The exact savings to automakers from the move are unclear, as the agency has not yet assessed civil penalties for the model years in question, but there could be significant financial implications. The biggest beneficiaries will likely be Ford Motor Co., General Motors Co. and Stellantis NV. The Detroit Three tend to have the worst fuel economy performance among all major U.S. automakers.

Even if the truck-dominant trio were on track to avoid fines for the past three years, they might have done so via credits purchased from lower-emission automakers like Tesla Inc. But automakers that fall short of the standards will no longer need to purchase those credits to avoid penalties.

The dollar value companies pay for credits is typically guarded as private and competitive information, but the Texas-based electric vehicle giant has disclosed billions in credit sales across all regulatory programs over the past several years — including $1.8 billion in 2023 and $2.8 billion in 2024.

Stephanie Brinley, S&P's associate director of auto intelligence, said she "wouldn't be buy a credit now if I don't have to" but warned that might still be a "risky strategy" for automakers.

"This puts the automakers in an interesting position because this could change again, depending on what happens politically in the next five or six years," she said in a phone interview.

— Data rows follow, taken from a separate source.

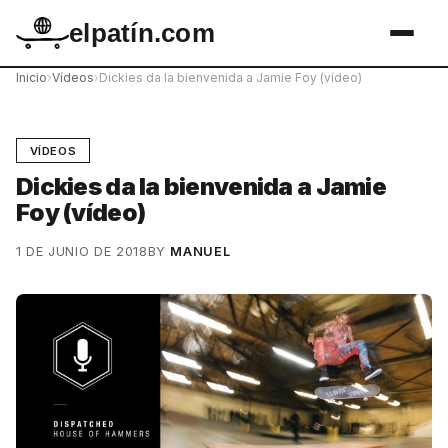
elpatín.com
Inicio
›
Vídeos
›
Dickies da la bienvenida a Jamie Foy (vídeo)
VÍDEOS
Dickies da la bienvenida a Jamie
Foy (vídeo)
1 DE JUNIO DE 2018
BY
MANUEL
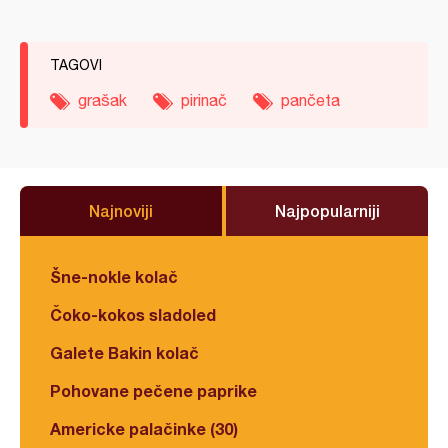
TAGOVI
grašak
pirinač
pančeta
Najnoviji
Najpopularniji
Šne-nokle kolač
Čoko-kokos sladoled
Galete Bakin kolač
Pohovane pečene paprike
Americke palačinke (30)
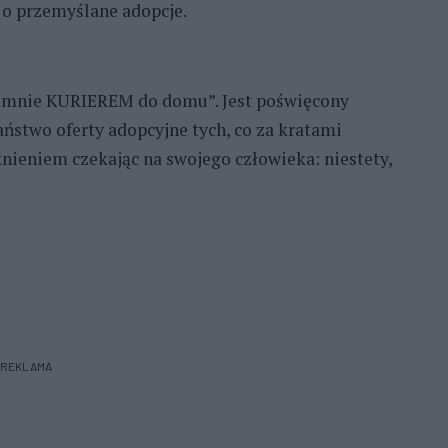
 o przemyślane adopcje.
ź mnie KURIEREM do domu”. Jest poświęcony
stwo oferty adopcyjne tych, co za kratami
knieniem czekając na swojego człowieka: niestety,
REKLAMA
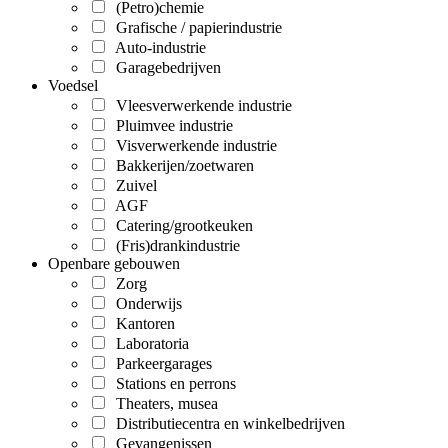
(Petro)chemie
Grafische / papierindustrie
Auto-industrie
Garagebedrijven
Voedsel
Vleesverwerkende industrie
Pluimvee industrie
Visverwerkende industrie
Bakkerijen/zoetwaren
Zuivel
AGF
Catering/grootkeuken
(Fris)drankindustrie
Openbare gebouwen
Zorg
Onderwijs
Kantoren
Laboratoria
Parkeergarages
Stations en perrons
Theaters, musea
Distributiecentra en winkelbedrijven
Gevangenissen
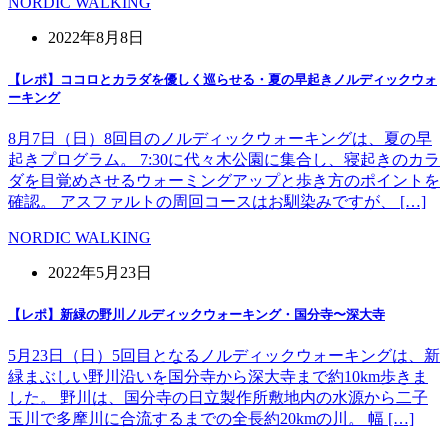
NORDIC WALKING
2022年8月8日
【レポ】ココロとカラダを優しく巡らせる・夏の早起きノルディックウォ
ーキング
8月7日（日）8回目のノルディックウォーキングは、夏の早
起きプログラム。 7:30に代々木公園に集合し、寝起きのカラ
ダを目覚めさせるウォーミングアップと歩き方のポイントを
確認。 アスファルトの周回コースはお馴染みですが、 […]
NORDIC WALKING
2022年5月23日
【レポ】新緑の野川ノルディックウォーキング・国分寺〜深大寺
5月23日（日）5回目となるノルディックウォーキングは、新
緑まぶしい野川沿いを国分寺から深大寺まで約10km歩きま
した。 野川は、国分寺の日立製作所敷地内の水源から二子
玉川で多摩川に合流するまでの全長約20kmの川。 幅 […]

"CAFE has always been a backward-looking fine. And so as automakers go forward — while there can be relief that they're not going to have to pay right now for the 2022 model year — the regulation still exists," Brinley added. "It's not really a free pass to just kind of do whatever, because there isn't really a guarantee that they don't, or can't, or won't, or never would go back and reinstate these fines."

 

Those fines have hit GM and Stellantis predecessor Fiat Chrysler Automobiles particularly hard over the past decade.

FCA had fines in five consecutive model years from 2016 to 2020 totaling close to $583 million. GM was fined about $128 million for noncompliance in model years 2016 and 2017, and Ford has never had to pay a CAFE fine under the program.

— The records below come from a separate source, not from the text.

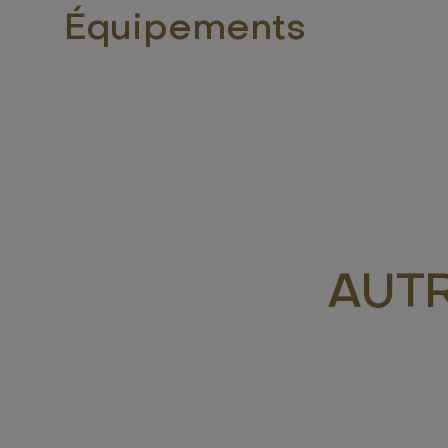
Équipements
AUT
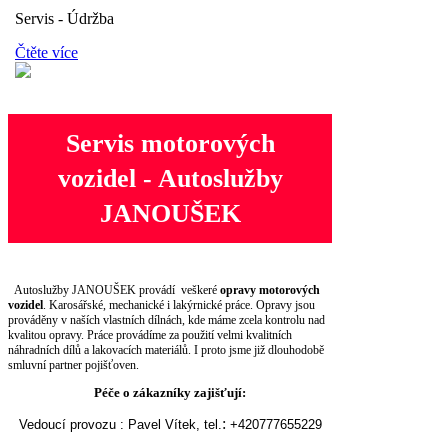
Servis - Údržba
Čtěte více
Servis motorových
vozidel - Autoslužby
JANOUŠEK
Autoslužby JANOUŠEK provádí
veškeré
opravy motorových
vozidel
. Karosářské, mechanické i lakýrnické práce. Opravy jsou
prováděny v naších vlastních dílnách, kde máme zcela kontrolu nad
kvalitou opravy. Práce provádíme za použití velmi kvalitních
náhradních dílů a lakovacích materiálů. I proto jsme již dlouhodobě
smluvní partner pojišťoven.
Péče o zákazníky zajišťují:
:
Vedoucí provozu : Pavel Vítek, tel.
+420777655229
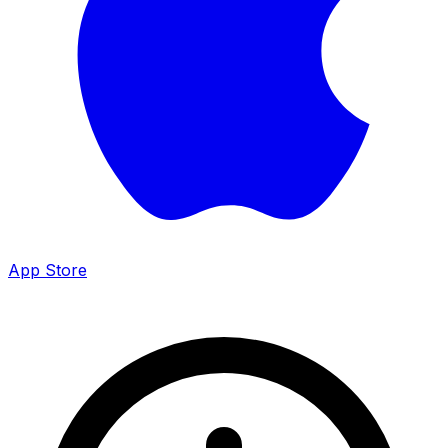
App Store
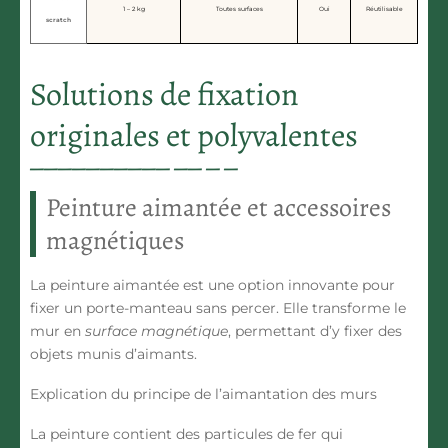
1 – 2 kg
Toutes surfaces
Oui
Réutilisable
scratch
Solutions de fixation
originales et polyvalentes
Peinture aimantée et accessoires
magnétiques
La peinture aimantée est une option innovante pour
fixer un porte-manteau sans percer. Elle transforme le
mur en
surface magnétique
, permettant d’y fixer des
objets munis d’aimants.
Explication du principe de l’aimantation des murs
La peinture contient des particules de fer qui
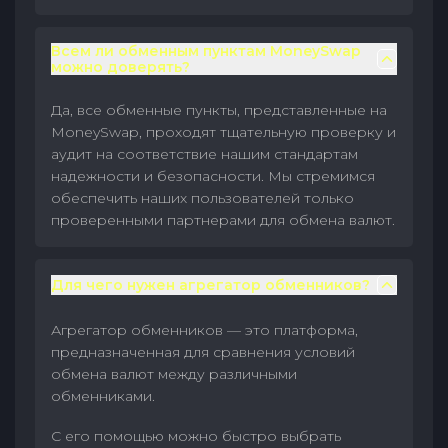
Всем ли обменным пунктам MoneySwap
можно доверять?
Да, все обменные пункты, представленные на
MoneySwap, проходят тщательную проверку и
аудит на соответствие нашим стандартам
надежности и безопасности. Мы стремимся
обеспечить наших пользователей только
проверенными партнерами для обмена валют.
Для чего нужен агрегатор обменников?
Агрегатор обменников — это платформа,
предназначенная для сравнения условий
обмена валют между различными
обменниками.
С его помощью можно быстро выбрать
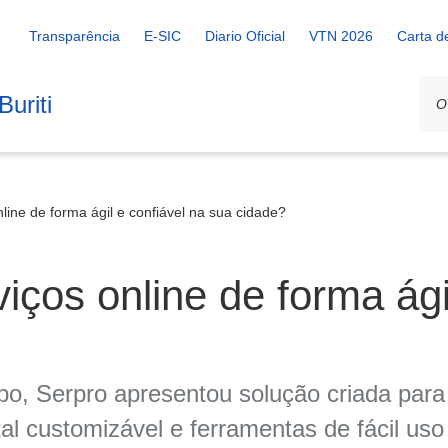
Transparência
E-SIC
Diario Oficial
VTN 2026
Carta d
uriti
line de forma ágil e confiável na sua cidade?
ços online de forma ági
o, Serpro apresentou solução criada para s
l customizável e ferramentas de fácil uso 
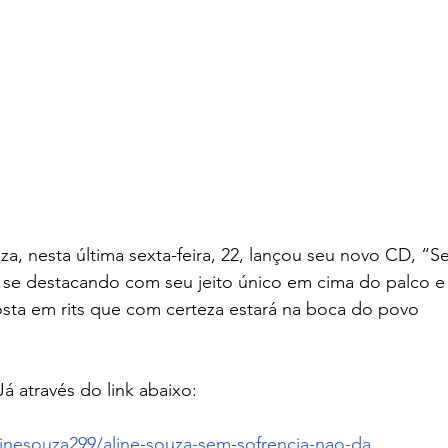
za, nesta última sexta-feira, 22, lançou seu novo CD, “S
m se destacando com seu jeito único em cima do palco e
osta em rits que com certeza estará na boca do povo 
á através do link abaixo: 
inesouza299/aline-souza-sem-sofrencia-nao-da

Dan Becker, a longtime environmental advocate and director of the Center for Biological Diversity's Safe Climate Transport Campaign, decried the new NHTSA policy.

"The Trump administration is reaching back in time to give an obscene gift to pollution law violators GM and Stellantis at the expense of the American taxpayer,” he said in a statement. “The automakers lobbied hard for this ‘get out of jail free’ card. They get hundreds of millions in fines cancelled while their gas-guzzling autos stick the rest of us with higher costs at the pump and the doctor’s office."

Ford, Stellantis and GM did not immediately respond to requests for comment.